*** Opening of Document text ***
This appeared to be the most blatant signal of Mr Mugabe's determination to ignore the election result and retain power by force. But Zimbabwe is a bizarre mixture of legalism and brutality: yesterday it emerged that a week-long recount of 23 constituencies had failed to overturn the MDC's parliamentary majority. When, a fortnight after the election, the Zimbabwe Electoral Commission (ZEC) said that recounts were to take place, lawyers declared the nominally independent body to be in breach of the new electoral law, passed under South African pressure last December, and the assumption was that Mr Mugabe intended to claw back Zanu-PF's majority.

Yet the ZEC said yesterday that no seats had changed hands after recounts in 18 out of the 23 consituencies. With only five more seats at stake, Zanu-PF cannot win back the nine it would need to re-establish control of the House of Assembly. The exercise, however, has gained vital time for the President, whose powers under the constitution enable him to ignore the legislature.

As the upsurge of hope aroused within Zimbabwe by the election turns to despair, criticism has been heard of Mr Tsvangirai. Both he and his deputy, the MDC secretary-general Tendai Biti, have remained outside the country most of the time since the election. They argue that they need to rally international support to ensure that the result is respected, but Mr Tsvangirai has made no secret of fearing for his safety if he returns to Zimbabwe. "What can you do?" he said to an interviewer last weekend. "Do you want a dead hero?"
*** Close of Document text ***
*** Opening of Entries shown ***
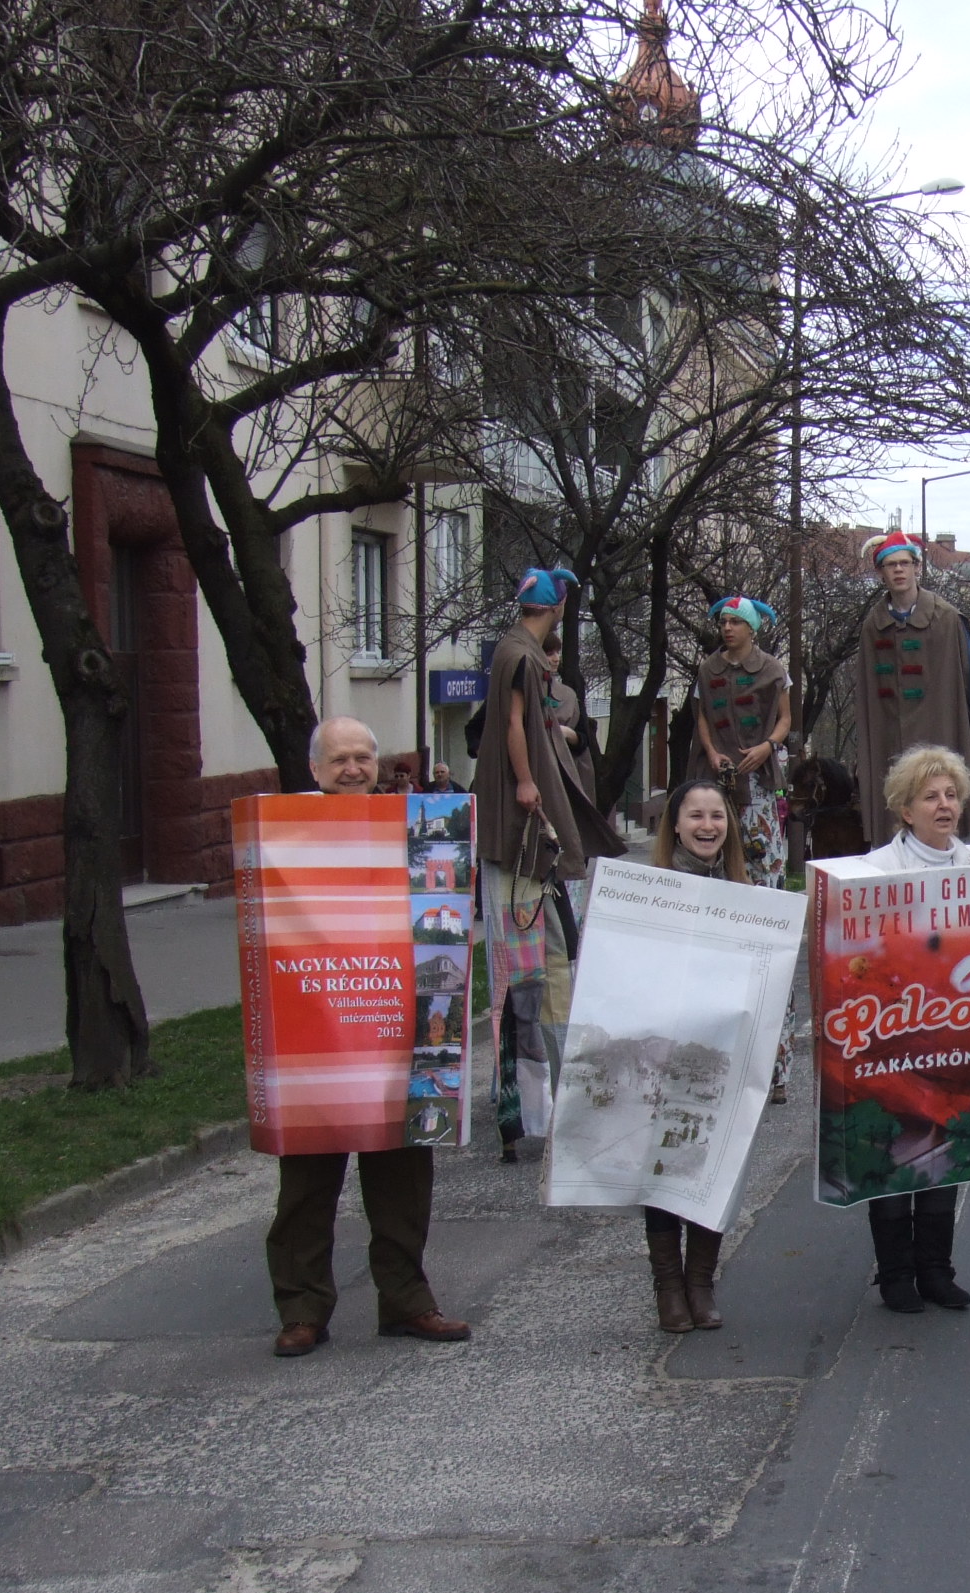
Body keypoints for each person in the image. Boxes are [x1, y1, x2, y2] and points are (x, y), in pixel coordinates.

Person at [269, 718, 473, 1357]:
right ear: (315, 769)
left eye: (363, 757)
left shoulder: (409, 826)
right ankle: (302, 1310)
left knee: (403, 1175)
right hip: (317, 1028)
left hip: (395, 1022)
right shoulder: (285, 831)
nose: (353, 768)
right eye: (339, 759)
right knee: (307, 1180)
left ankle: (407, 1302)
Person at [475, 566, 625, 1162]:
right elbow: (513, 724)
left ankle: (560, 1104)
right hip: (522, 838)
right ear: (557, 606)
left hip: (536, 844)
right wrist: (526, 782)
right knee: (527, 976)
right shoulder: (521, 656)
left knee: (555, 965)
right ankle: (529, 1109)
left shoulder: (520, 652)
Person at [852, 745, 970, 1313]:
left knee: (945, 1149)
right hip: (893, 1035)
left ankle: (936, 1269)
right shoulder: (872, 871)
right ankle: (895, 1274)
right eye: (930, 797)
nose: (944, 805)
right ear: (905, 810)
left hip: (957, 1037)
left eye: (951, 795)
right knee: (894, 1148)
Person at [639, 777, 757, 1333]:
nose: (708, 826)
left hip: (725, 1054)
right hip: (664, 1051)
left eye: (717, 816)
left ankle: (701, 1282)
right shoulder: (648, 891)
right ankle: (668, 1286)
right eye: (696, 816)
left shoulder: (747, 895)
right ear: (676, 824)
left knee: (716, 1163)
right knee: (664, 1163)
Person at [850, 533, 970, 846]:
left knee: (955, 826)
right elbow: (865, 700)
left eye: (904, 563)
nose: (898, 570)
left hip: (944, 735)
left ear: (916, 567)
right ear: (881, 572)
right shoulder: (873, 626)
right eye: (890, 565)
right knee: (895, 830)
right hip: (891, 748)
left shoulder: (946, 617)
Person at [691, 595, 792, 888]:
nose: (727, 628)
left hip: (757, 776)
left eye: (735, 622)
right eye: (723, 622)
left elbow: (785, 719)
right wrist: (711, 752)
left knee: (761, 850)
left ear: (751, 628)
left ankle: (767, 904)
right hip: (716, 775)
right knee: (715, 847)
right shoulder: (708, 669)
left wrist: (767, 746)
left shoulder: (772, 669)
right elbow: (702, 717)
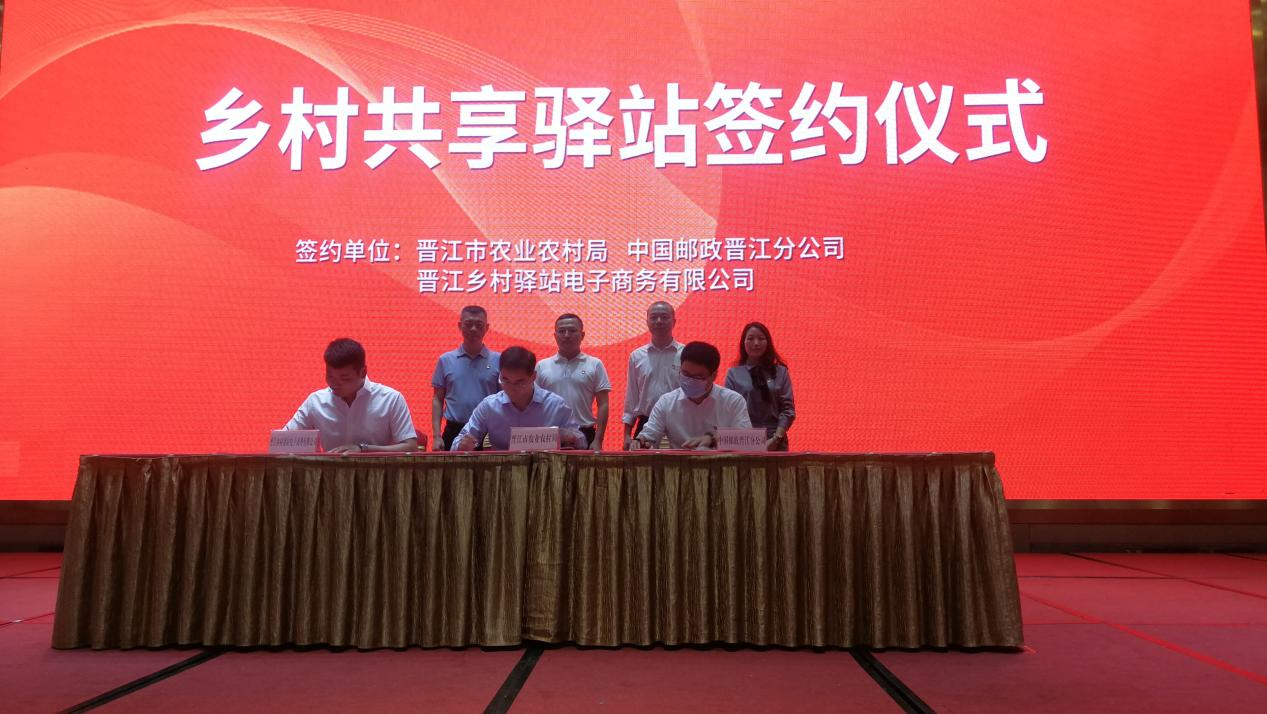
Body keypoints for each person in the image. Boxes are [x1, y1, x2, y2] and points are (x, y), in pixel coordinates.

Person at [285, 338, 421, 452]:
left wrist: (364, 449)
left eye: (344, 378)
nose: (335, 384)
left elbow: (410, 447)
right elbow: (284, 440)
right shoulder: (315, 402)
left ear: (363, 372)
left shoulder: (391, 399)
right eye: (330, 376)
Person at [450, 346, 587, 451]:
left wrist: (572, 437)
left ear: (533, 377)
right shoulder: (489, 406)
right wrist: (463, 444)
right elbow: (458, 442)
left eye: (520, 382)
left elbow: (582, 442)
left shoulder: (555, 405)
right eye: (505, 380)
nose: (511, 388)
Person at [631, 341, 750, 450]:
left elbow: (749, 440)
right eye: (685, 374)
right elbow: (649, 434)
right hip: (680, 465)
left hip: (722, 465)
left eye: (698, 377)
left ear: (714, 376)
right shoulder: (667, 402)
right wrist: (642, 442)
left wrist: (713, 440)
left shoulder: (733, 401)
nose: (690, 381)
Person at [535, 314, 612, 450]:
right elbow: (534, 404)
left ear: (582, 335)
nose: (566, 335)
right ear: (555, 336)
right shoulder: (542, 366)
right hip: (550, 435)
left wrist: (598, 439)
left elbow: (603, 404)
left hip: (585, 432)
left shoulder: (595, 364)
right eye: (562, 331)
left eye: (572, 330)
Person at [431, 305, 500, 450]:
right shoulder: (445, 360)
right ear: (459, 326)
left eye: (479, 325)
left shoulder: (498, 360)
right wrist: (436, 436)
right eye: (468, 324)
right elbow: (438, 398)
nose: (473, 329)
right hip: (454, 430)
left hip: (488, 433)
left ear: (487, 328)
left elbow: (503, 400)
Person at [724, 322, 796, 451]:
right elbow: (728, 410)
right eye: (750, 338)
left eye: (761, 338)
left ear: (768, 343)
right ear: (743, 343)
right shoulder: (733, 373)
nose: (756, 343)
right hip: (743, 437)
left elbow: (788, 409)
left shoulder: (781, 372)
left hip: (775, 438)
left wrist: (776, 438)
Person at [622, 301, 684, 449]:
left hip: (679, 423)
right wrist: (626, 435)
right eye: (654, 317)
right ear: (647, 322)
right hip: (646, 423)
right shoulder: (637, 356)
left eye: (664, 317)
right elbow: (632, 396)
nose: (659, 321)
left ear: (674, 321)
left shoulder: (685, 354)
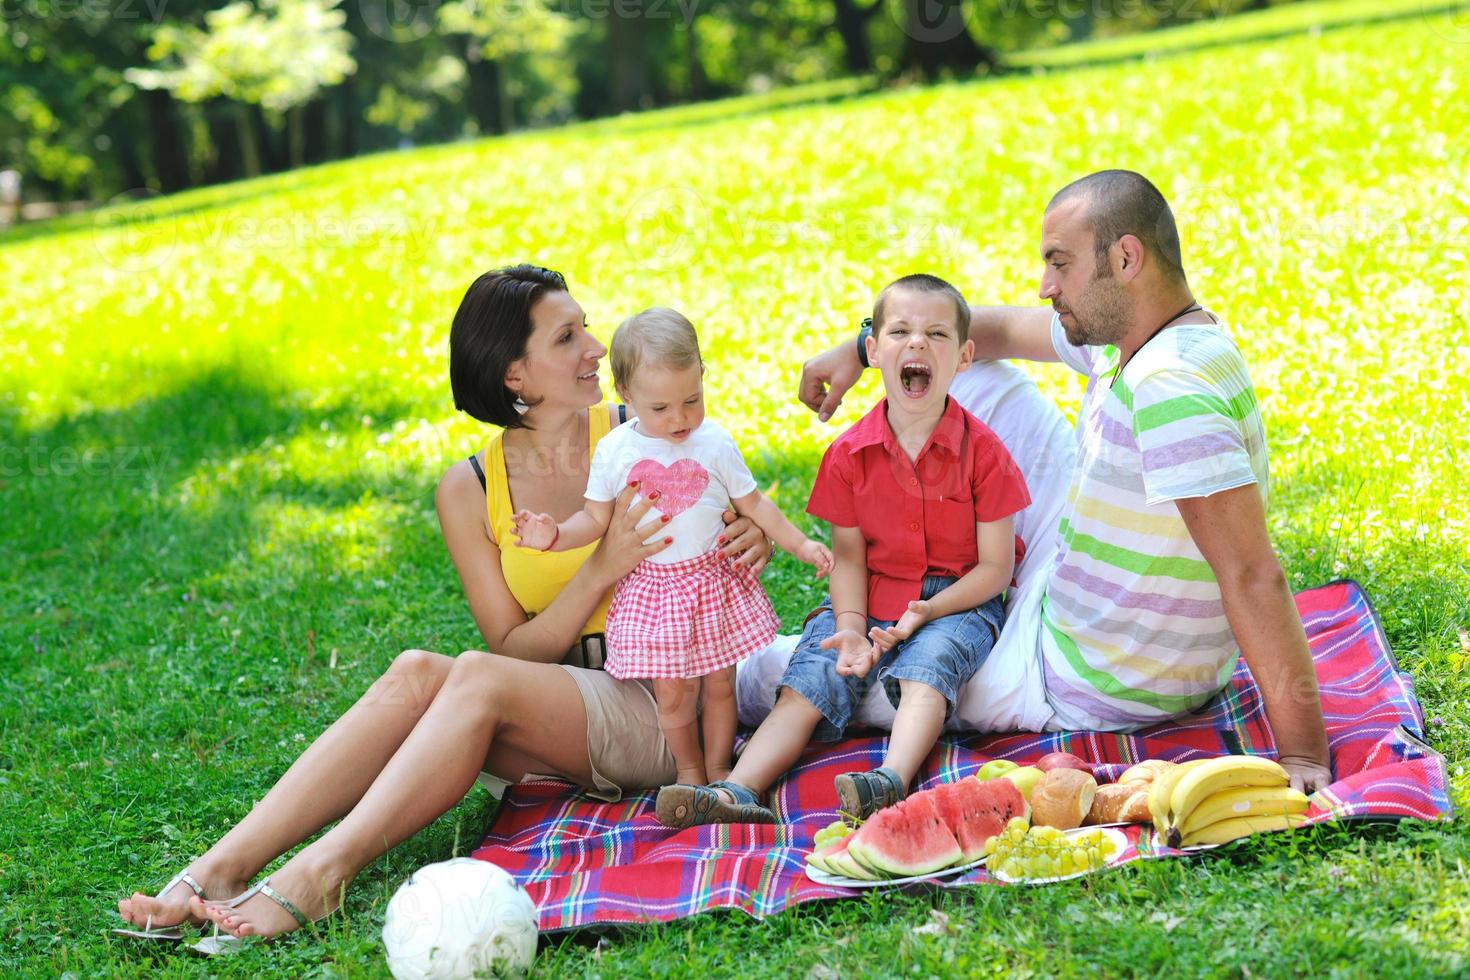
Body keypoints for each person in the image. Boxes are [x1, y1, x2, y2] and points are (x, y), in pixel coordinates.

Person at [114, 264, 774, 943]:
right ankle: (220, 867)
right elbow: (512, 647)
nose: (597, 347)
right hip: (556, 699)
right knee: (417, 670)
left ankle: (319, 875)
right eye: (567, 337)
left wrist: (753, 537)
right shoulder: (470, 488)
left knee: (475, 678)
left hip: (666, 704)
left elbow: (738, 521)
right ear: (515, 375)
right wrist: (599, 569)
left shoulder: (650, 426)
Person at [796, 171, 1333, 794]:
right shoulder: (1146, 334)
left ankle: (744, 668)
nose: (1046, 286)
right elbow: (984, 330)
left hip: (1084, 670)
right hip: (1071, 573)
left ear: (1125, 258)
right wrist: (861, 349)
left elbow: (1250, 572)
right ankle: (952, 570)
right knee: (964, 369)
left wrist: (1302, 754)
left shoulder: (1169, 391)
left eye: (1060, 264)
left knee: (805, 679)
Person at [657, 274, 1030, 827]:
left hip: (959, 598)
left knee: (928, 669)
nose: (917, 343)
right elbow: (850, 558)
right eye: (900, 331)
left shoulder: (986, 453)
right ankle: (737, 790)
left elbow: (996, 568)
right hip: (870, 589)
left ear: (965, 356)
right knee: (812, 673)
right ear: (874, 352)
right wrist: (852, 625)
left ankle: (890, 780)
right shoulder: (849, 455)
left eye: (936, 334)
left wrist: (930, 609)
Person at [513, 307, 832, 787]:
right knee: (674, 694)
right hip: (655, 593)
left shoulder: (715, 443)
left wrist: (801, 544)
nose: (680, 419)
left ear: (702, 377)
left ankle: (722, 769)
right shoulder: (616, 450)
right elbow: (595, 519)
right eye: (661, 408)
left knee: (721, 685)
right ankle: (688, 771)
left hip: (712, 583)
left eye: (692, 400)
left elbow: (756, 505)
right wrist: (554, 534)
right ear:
*** Close of Entries shown ***
Directions ->
Answer these questions using the excerpt on Zimbabwe's election above:
1. How many constituencies were included in the week-long recount?
2. How many seats would Zanu-PF need to win back to re-establish control of the House of Assembly?
3. Who is the MDC secretary-general?

Response box ->
1. 23
2. Nine
3. Tendai Biti